TASK BRIEF = What lines in the following entries hold the word "params"? Copy each one.

[Transcribed page contents]
======

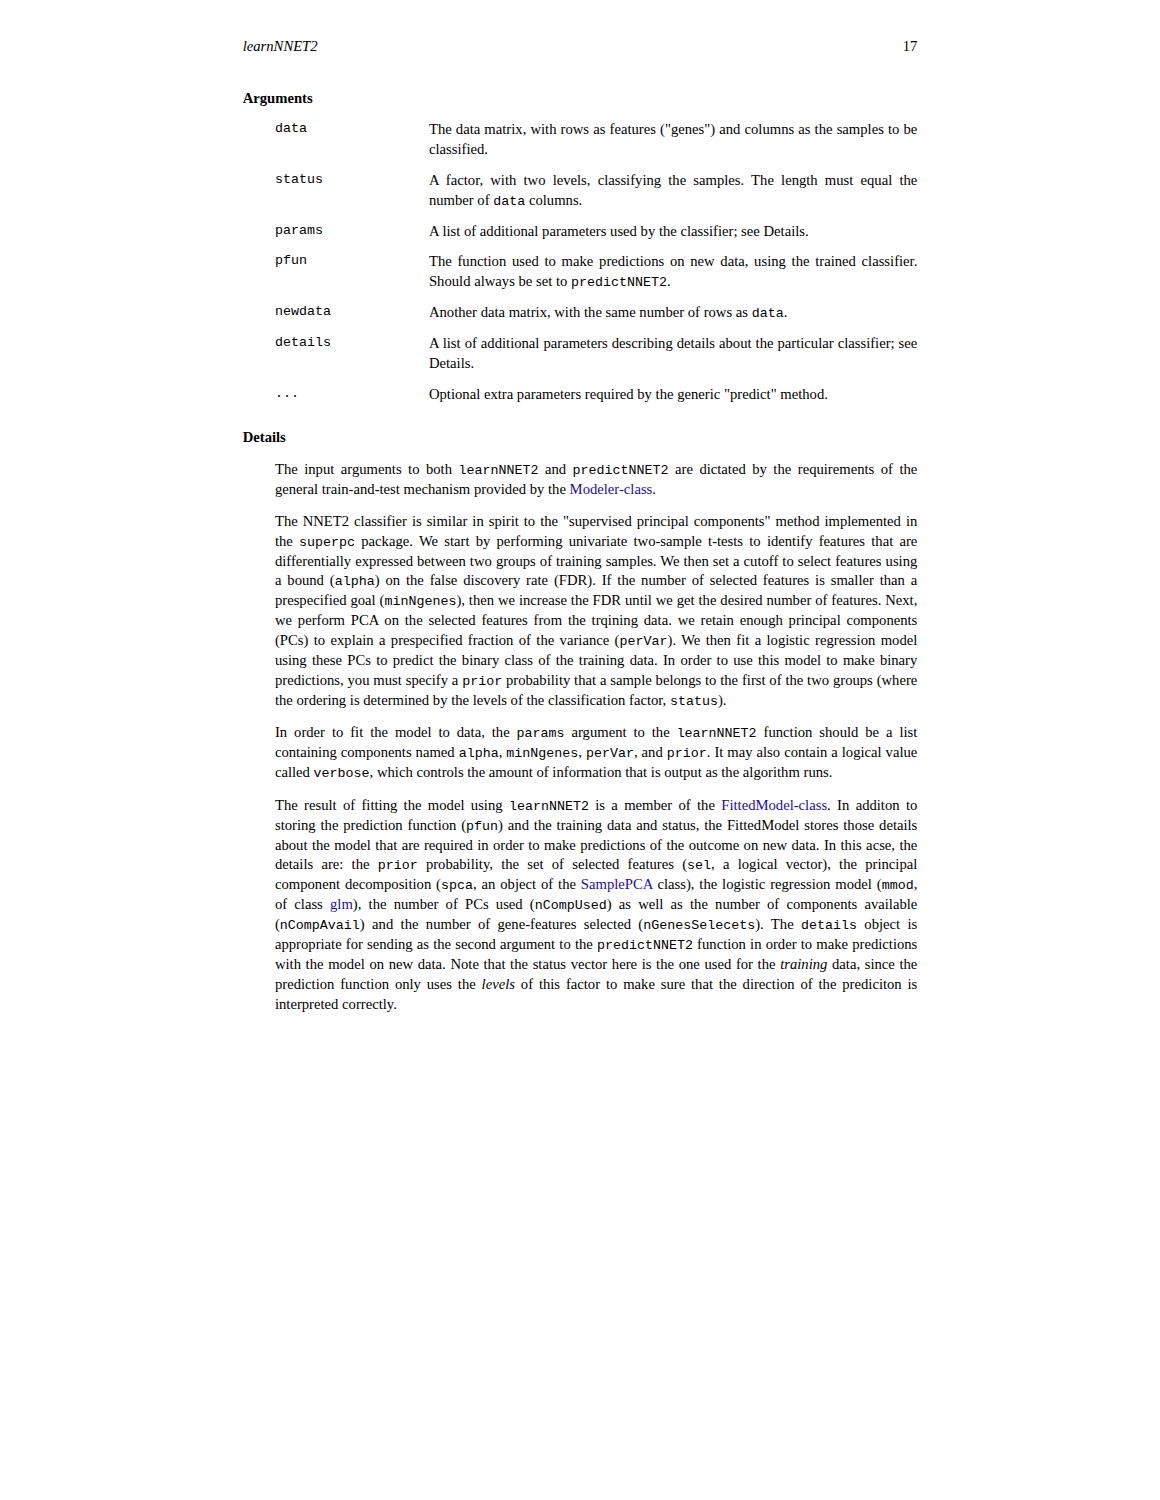learnNNET2 17
Arguments
data
The data matrix, with rows as features ("genes") and columns as the samples to be classified.
status
A factor, with two levels, classifying the samples. The length must equal the number of data columns.
params
A list of additional parameters used by the classifier; see Details.
pfun
The function used to make predictions on new data, using the trained classifier. Should always be set to predictNNET2.
newdata
Another data matrix, with the same number of rows as data.
details
A list of additional parameters describing details about the particular classifier; see Details.
...
Optional extra parameters required by the generic "predict" method.
Details
The input arguments to both learnNNET2 and predictNNET2 are dictated by the requirements of the general train-and-test mechanism provided by the Modeler-class.
The NNET2 classifier is similar in spirit to the "supervised principal components" method implemented in the superpc package. We start by performing univariate two-sample t-tests to identify features that are differentially expressed between two groups of training samples. We then set a cutoff to select features using a bound (alpha) on the false discovery rate (FDR). If the number of selected features is smaller than a prespecified goal (minNgenes), then we increase the FDR until we get the desired number of features. Next, we perform PCA on the selected features from the trqining data. we retain enough principal components (PCs) to explain a prespecified fraction of the variance (perVar). We then fit a logistic regression model using these PCs to predict the binary class of the training data. In order to use this model to make binary predictions, you must specify a prior probability that a sample belongs to the first of the two groups (where the ordering is determined by the levels of the classification factor, status).
In order to fit the model to data, the params argument to the learnNNET2 function should be a list containing components named alpha, minNgenes, perVar, and prior. It may also contain a logical value called verbose, which controls the amount of information that is output as the algorithm runs.
The result of fitting the model using learnNNET2 is a member of the FittedModel-class. In additon to storing the prediction function (pfun) and the training data and status, the FittedModel stores those details about the model that are required in order to make predictions of the outcome on new data. In this acse, the details are: the prior probability, the set of selected features (sel, a logical vector), the principal component decomposition (spca, an object of the SamplePCA class), the logistic regression model (mmod, of class glm), the number of PCs used (nCompUsed) as well as the number of components available (nCompAvail) and the number of gene-features selected (nGenesSelecets). The details object is appropriate for sending as the second argument to the predictNNET2 function in order to make predictions with the model on new data. Note that the status vector here is the one used for the training data, since the prediction function only uses the levels of this factor to make sure that the direction of the prediciton is interpreted correctly.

======

COMPLETED EXERCISE =
params
In order to fit the model to data, the params argument to the learnNNET2 function should be a list containing components named alpha, minNgenes, perVar, and prior. It may also contain a logical value called verbose, which controls the amount of information that is output as the algorithm runs.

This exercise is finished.